Thai Telcos Face More Competition With New Entrant
Published on: 1st Jan 2016
Note -- this news article is more than a year old.
Fitch Ratings expects greater competition in Thailand's telecommunication sector after new entrant Jas Mobile won an auction in December 2015 for 900MHz spectrum with a THB75.7bn bid.
Jas Mobile plans to launch a 4G service and is likely to pursue an aggressive marketing strategy to build up its subscriber base and gain market share from the incumbent operators. Jas Mobile is a subsidiary of Jasmin International Public Company Limited - a major fixed broadband provider in Thailand.
Fitch expects the data tariff in Thailand's mobile market to decline further as incumbent operators - AIS, DTAC and True Corp's mobile business - compete on price with Jas Mobile. Their marketing expenses are likely to rise as competition increases, which will offset the regulatory cost savings stemming from the migration to the licence regime. Incumbents are also likely to increase investments in 4G capacity ahead of the newcomer's launch and to support a growth in data traffic. As a result, their free cash flows are likely to be negative, and financial leverage will increase in 2016.
Fitch expects Jas Mobile to face difficulties in providing nationwide coverage in the absence of mandatory infrastructure sharing and domestic roaming arrangements.
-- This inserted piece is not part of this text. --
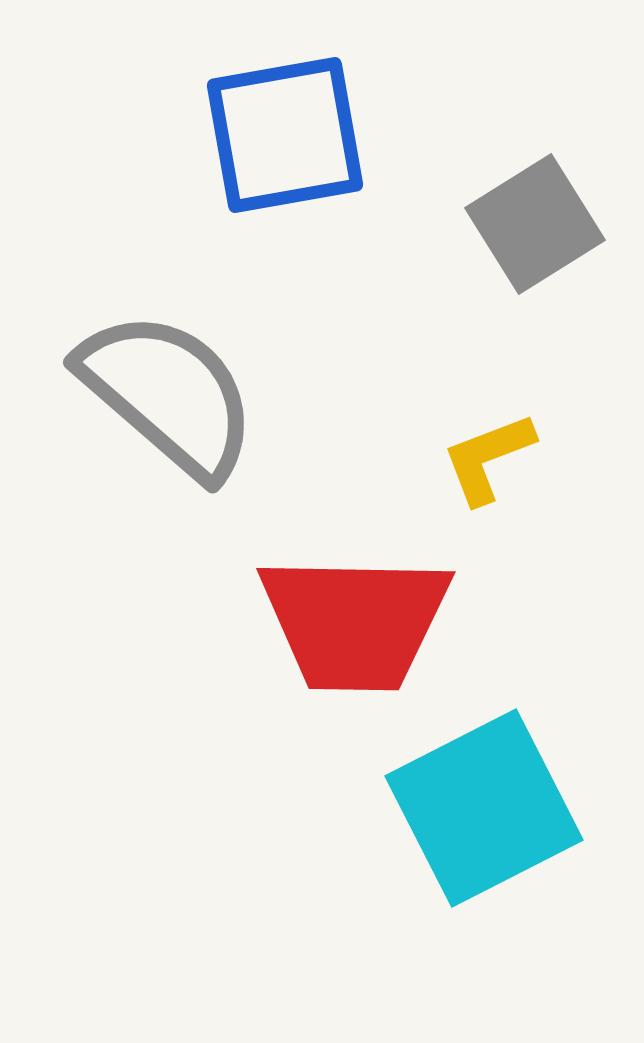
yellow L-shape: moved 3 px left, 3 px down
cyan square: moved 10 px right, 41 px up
Jas Mobile will burn through a lot of cash to build a subscriber base, given the significant capital outlay, high spectrum cost and intense price competition. Nevertheless, the company should benefit from its low frequency 900MHz spectrum as it is more cost-efficient to roll out because of its wider coverage than higher frequency bands. Jas Mobile is likely to launch its 4G service in 2016.
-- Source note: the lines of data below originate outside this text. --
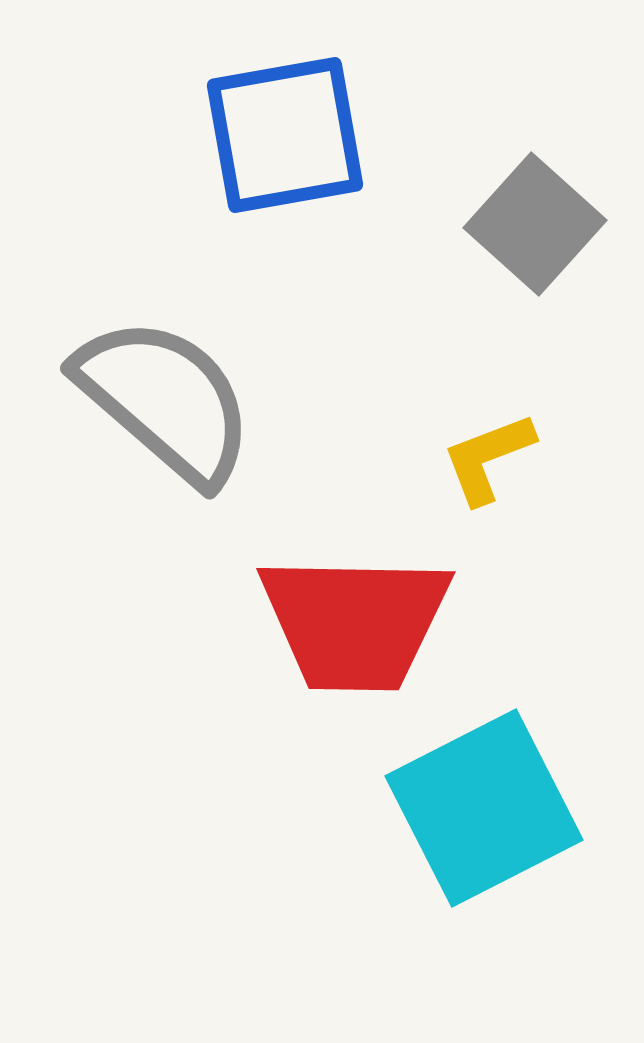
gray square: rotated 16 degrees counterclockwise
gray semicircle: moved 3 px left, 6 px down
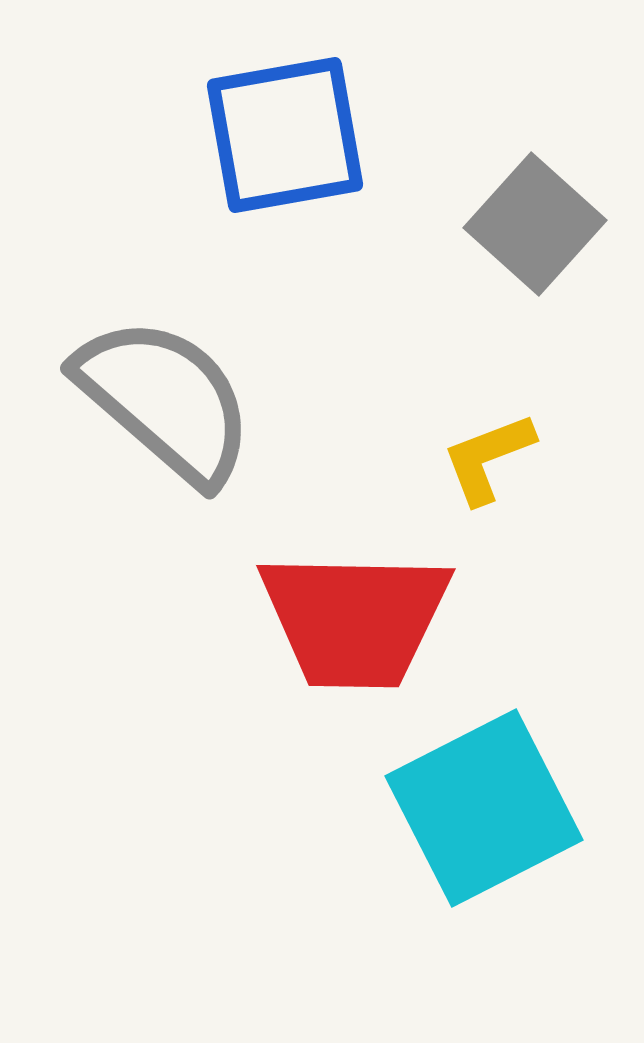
red trapezoid: moved 3 px up
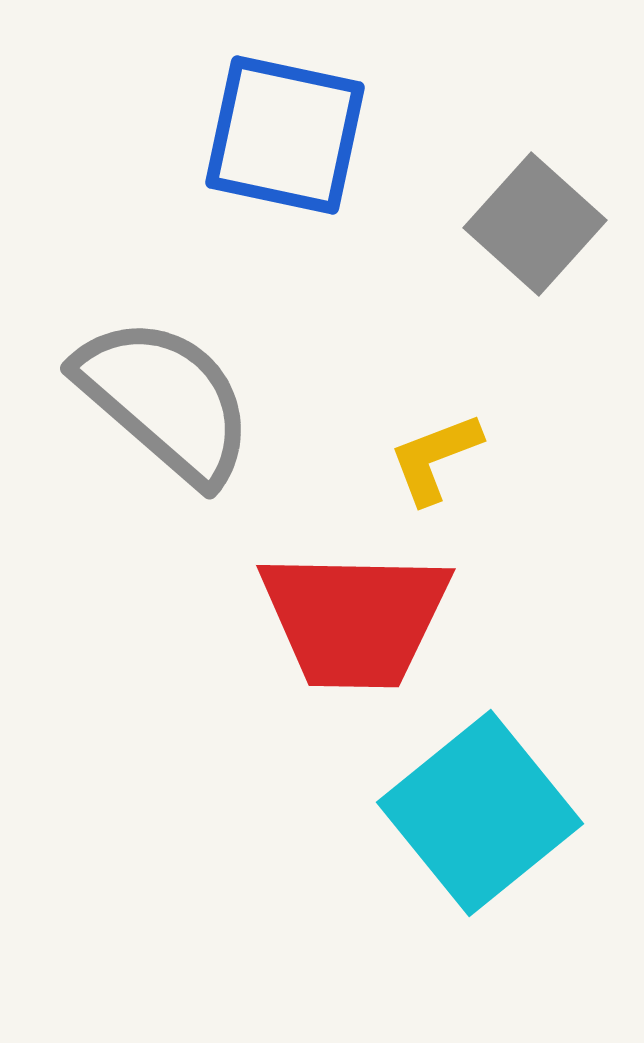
blue square: rotated 22 degrees clockwise
yellow L-shape: moved 53 px left
cyan square: moved 4 px left, 5 px down; rotated 12 degrees counterclockwise
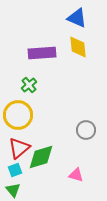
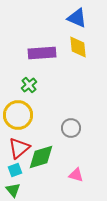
gray circle: moved 15 px left, 2 px up
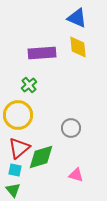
cyan square: rotated 32 degrees clockwise
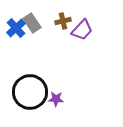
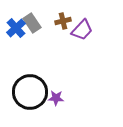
purple star: moved 1 px up
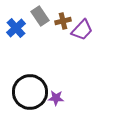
gray rectangle: moved 8 px right, 7 px up
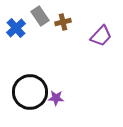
brown cross: moved 1 px down
purple trapezoid: moved 19 px right, 6 px down
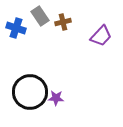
blue cross: rotated 30 degrees counterclockwise
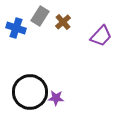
gray rectangle: rotated 66 degrees clockwise
brown cross: rotated 28 degrees counterclockwise
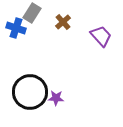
gray rectangle: moved 8 px left, 3 px up
purple trapezoid: rotated 85 degrees counterclockwise
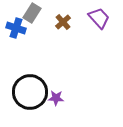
purple trapezoid: moved 2 px left, 18 px up
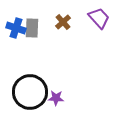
gray rectangle: moved 15 px down; rotated 30 degrees counterclockwise
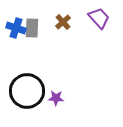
black circle: moved 3 px left, 1 px up
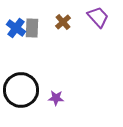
purple trapezoid: moved 1 px left, 1 px up
blue cross: rotated 18 degrees clockwise
black circle: moved 6 px left, 1 px up
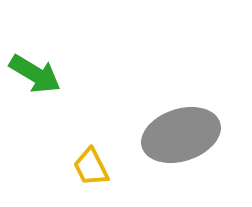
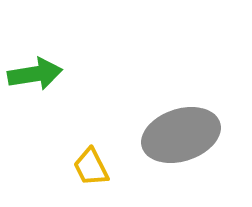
green arrow: rotated 40 degrees counterclockwise
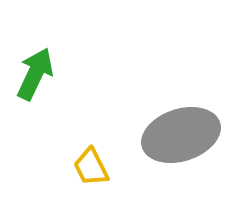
green arrow: rotated 56 degrees counterclockwise
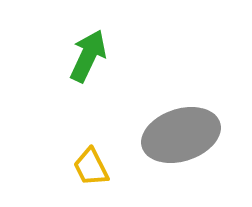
green arrow: moved 53 px right, 18 px up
Fitch does not expect an increase in competition from Jas Mobile to have an immediate impact on the ratings of the two largest mobile phone operators - AIS and DTAC. Operating EBITDAR margins for AIS and DTAC remain strong and their financial leverage low. The companies are generally well-positioned to cope with tougher competition without having a major rating impact. Downside risks remain, though. Significant higher-than-expect competition that reduces market share, margin and cash flow from operations for a prolonged period would impair these companies' ability to sustain high levels of investment and dividend payouts without hurting their credit quality.